> **The exercise**: Retype every time line from the items below without changing anything, and leave the pictures out.

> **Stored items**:
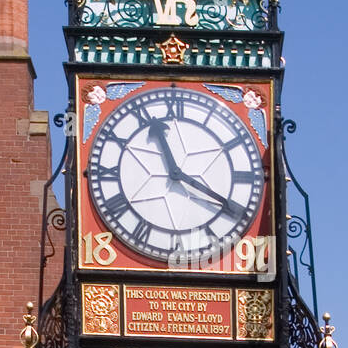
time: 11:19
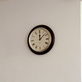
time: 12:07
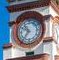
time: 10:36
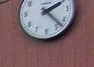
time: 2:22
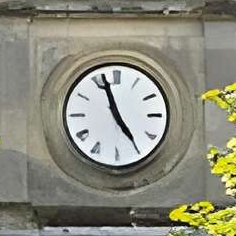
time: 4:56
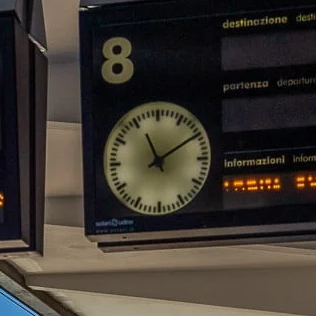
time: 11:09
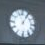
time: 1:05
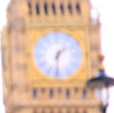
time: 1:31
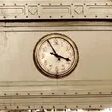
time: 3:55
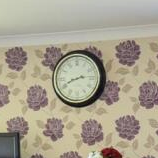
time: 2:41
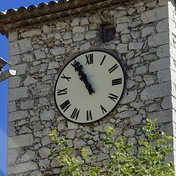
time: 10:55
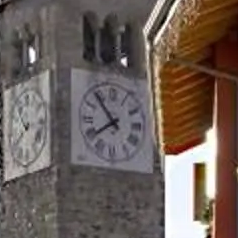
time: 7:53
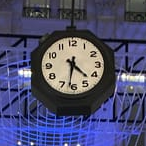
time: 4:31
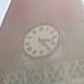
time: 3:23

> **Output of the exercise**:
time: 11:19
time: 12:07
time: 10:36
time: 2:22
time: 4:56
time: 11:09
time: 1:05
time: 1:31
time: 3:55
time: 2:41
time: 10:55
time: 7:53
time: 4:31
time: 3:23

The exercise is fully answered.